The provincial NDP are working on a leadership campaign and preparing for the next Manitoba election. The federal political parties are preparing for an election, even sooner, slated for October 2015. Farmers are preparing budgets and gathering all kinds of inputs for the 2015 crop. Municipal councils are preparing budgets.

There’s a whole lot of behind closed doors stuff going on that is both hard to see and hard to measure. It’s just a typical February for the most part with a couple of elections thrown in for good measure.

It’s another way of saying things are pretty dull at this time of year. 

Hopefully, all this preparing that is going on will result in favourable things happening over the next few months. Leaders will emerge, some politicians will retire, summer construction will happen on our roads and some new buildings will spring up. The crops will get planted.

However, hanging over us all is, quite frankly, the threat of war, perhaps World War III.

I know that sounds ominous and very much a doom and gloom situation but a quick look at history shows that wars have been sparked by relatively small events. 

World War I was triggered by the assassination of a crown prince. That moment was seized by some countries to expand or defend their territory on land and sea. The war was discussed in dining rooms around the world for years before it happened. It was largely an economic and a territorial war.

World War I set the stage for the second world conflict as Germany, being a great and usually prosperous country could not and would not stand for becoming a minor player on the world stage. Through rhetoric and violence, the political system in Germany produced Hitler and the Nazis. Most people know what happened next.

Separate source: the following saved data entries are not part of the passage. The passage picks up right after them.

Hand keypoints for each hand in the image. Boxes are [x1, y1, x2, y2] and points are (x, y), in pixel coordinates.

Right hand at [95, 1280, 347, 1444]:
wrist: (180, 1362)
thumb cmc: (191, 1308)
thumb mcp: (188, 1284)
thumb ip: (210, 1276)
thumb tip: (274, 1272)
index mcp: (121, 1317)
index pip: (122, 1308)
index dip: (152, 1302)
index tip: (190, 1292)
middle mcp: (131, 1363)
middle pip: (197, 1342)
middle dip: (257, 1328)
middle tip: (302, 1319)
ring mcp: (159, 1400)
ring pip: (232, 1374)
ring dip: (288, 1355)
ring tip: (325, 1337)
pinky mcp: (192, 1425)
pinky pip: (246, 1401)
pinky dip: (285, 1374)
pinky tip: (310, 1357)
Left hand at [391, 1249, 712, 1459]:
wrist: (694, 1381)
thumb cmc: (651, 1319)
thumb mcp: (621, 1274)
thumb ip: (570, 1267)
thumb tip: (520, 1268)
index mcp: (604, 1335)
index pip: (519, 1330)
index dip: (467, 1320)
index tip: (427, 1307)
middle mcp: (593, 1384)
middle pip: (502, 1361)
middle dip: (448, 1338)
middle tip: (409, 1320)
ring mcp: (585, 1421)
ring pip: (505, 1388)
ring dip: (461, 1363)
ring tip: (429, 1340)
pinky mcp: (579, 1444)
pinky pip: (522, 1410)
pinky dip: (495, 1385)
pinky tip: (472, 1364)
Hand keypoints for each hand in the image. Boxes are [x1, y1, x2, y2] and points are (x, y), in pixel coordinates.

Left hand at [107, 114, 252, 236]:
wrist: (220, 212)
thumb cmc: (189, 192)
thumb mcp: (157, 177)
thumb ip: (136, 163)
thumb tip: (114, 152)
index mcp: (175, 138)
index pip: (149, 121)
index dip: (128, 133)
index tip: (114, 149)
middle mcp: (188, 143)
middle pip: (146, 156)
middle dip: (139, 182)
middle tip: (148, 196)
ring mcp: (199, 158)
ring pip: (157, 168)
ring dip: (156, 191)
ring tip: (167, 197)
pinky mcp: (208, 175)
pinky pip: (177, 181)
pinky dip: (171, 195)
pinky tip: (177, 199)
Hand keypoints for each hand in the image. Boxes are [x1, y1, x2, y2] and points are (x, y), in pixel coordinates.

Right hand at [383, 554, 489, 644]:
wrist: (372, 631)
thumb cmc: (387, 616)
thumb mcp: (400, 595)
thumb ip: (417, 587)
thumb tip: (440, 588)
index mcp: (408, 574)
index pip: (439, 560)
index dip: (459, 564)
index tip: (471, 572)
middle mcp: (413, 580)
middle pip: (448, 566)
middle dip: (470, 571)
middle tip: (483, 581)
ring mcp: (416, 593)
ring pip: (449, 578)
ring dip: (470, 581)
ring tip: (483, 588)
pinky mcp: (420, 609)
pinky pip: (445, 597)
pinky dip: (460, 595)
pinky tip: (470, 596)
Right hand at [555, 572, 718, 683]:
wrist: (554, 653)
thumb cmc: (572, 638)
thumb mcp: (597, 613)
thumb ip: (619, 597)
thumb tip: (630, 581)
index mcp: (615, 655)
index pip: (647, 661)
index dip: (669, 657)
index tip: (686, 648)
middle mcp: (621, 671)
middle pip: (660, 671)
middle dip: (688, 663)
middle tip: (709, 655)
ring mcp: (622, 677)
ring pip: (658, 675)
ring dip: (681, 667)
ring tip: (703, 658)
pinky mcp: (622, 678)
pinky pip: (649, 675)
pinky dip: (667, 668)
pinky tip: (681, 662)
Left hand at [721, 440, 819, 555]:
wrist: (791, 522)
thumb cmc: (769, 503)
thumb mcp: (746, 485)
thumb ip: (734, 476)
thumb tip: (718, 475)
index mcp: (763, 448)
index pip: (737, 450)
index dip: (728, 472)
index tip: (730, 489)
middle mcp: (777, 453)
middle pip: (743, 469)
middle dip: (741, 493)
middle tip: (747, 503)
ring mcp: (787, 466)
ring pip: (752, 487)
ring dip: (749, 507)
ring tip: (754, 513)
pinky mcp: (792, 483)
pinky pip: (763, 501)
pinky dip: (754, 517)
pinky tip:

Germany, France and Britain have all remained as powerful nations, albeit in the shadow of the United States and Russia.

Few people could see what would happen next and what is happening now. Driven by bad economic conditions in many countries, a very radical movement, the extremist Islamic movement has arisen. While still confined to a small but bloody and violent group, the movement feeds on economic problems both real and perceived. When people feel they have no hope, they tend to follow any leader that promises good things ahead. While the World War I and II leaders promised better times ahead if only they had more territory, this movement promises better times ahead if everybody follows their oppressive rules. The kicker is that it’s OK to kill or to die enforcing their rules on everyone else. For them, it’s no big deal to die, especially if you die for the cause.

It’s a dangerous combination when an individual or a group has no regard for their own life and less for anyone else’s life. Many more people are likely to die before the current situation stabilizes. 

In historic conflicts over the centuries, the stories of war came out slowly and edited by the winners. With World War I, the instigating cause, the assassination, was caught on film for all the world to see and events moved fairly quickly. With World War II, the build up was caught moment by moment on film. Events now move even more quickly. Every grisly moment is flashed around the world on the internet striking fear, and in some cases inspiration, into the hearts of people.

Unless countries unite to thwart this newest world threat, the ISIS movement, we may well have World War III.

We have a lot of preparation happening right now for things we are expecting such as elections, budgets and crops. We need to be prepared for some much bigger events.